MTV Multiplayer: In terms of fan feedback, how much do you incorporate and how much do you have to just turn off?
Zinkievich: The community that we have is awesome. I think the Star Trek fan base is one of a kind and they are amazing to work with. They are nit-picky, but even people on the team are nit-picky saying things like oh that’s not the right color. We have guys like that on the development staff. Your community is your core audience; they are going to be the ones playing the game you can’t tune them out. You have to make your decisions, and you have to go with what you think is the right thing to do. But at the same time, their feedback is invaluable. If we didn’t have a driving community, first off, you wouldn’t have a game, but you’d never know if you were doing the right things. You have to listen to your community.

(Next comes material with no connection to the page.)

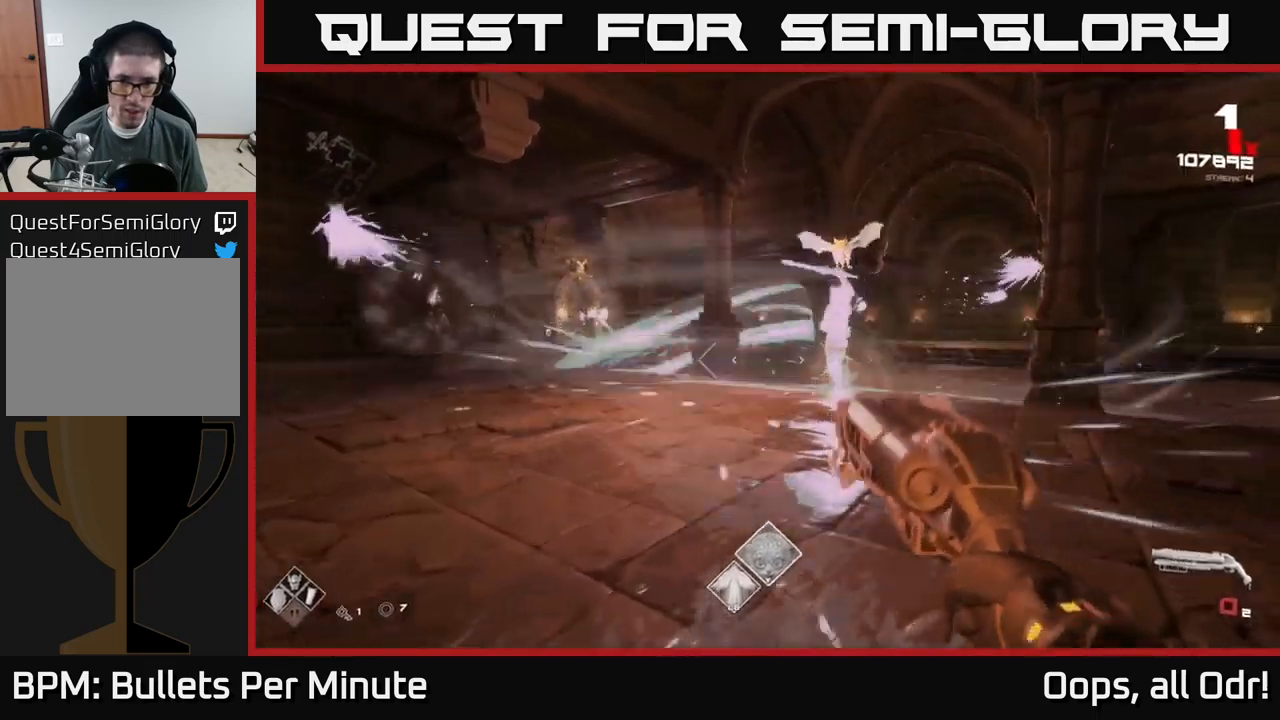
{"buttons": [], "left_stick": "right", "right_stick": "center", "events": [[17, "R1", "down"], [67, "A", "down"], [150, "left_stick", "down"], [167, "A", "up"], [200, "R1", "up"], [317, "R1", "down"], [334, "A", "down"], [350, "left_stick", "right"], [434, "A", "up"], [450, "R1", "up"]]}
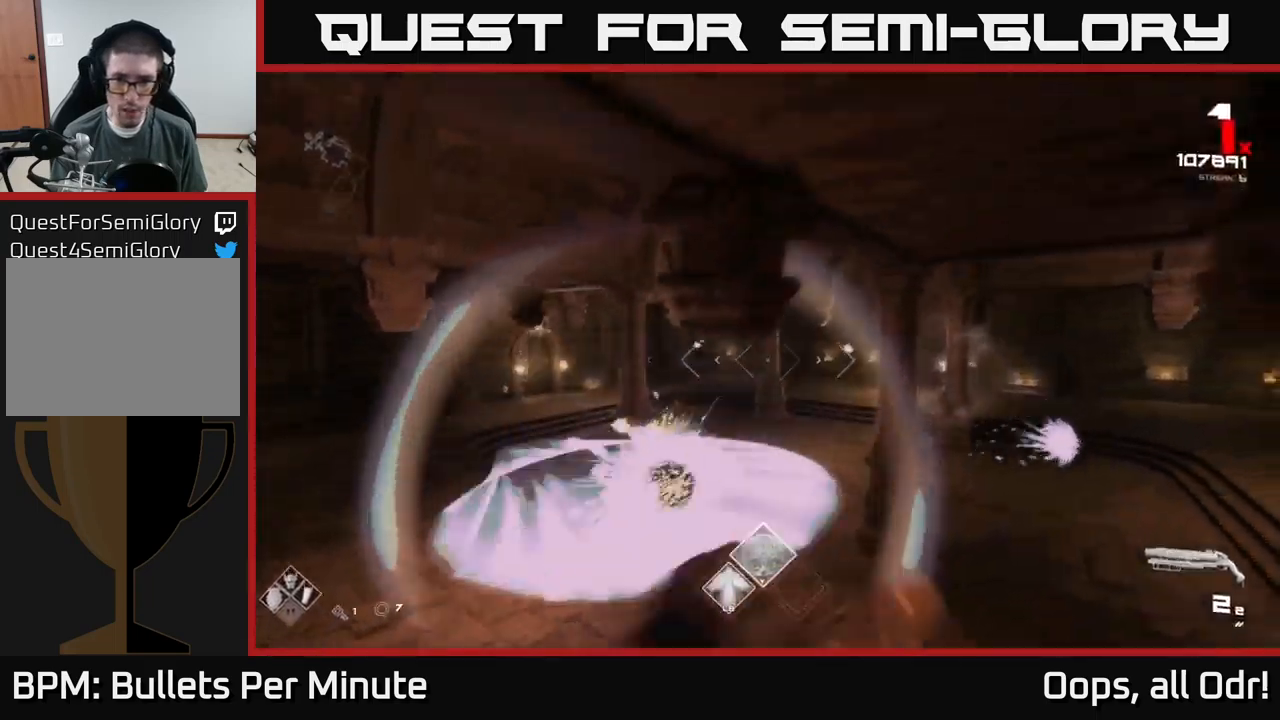
{"buttons": [], "left_stick": "up-right", "right_stick": "center", "events": [[150, "right_stick", "right"], [200, "right_stick", "down-right"], [267, "left_stick", "up-right"], [300, "right_stick", "center"]]}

MTV Multiplayer: Has there been any involvement with people working on the movie, like J.J. Abrams?
Zinkievich: We’ve talked to [J.J. Abrams’ production company] Bad Robot a little bit. We worked with CBS to make sure anything they’ve been doing matches up with what we’re doing, but there aren’t massive tie-ins. “Star Trek Online” isn’t going to come out with everybody looking exactly like in the movie. It’s not a movie game; it’s really continuing the franchise.
MTV Multiplayer: Have you spoken to Leonard Nimoy or William Shatner lately?
Zinkievich: We actually had Leonard Nimoy with us when we announced Cryptic Studios had the game. We worked with him on that. We’re going to continue to work with him. We’ve been in contact with a number of people who have been involved with the franchise, and it’s really cool to talk to those guys.
MTV Multiplayer: Are we going to see Captain Kirk resurrected in “Star Trek Online”? I only ask because he was reportedly angry that he wasn’t asked to be involved in the new movie, even though he died in “Star Trek 6.”
Zinkievich: [laughs] You probably will not. I think you’ll see events and settings, and relatives of the known characters. But we’re in the future where the majority of the known characters have passed on.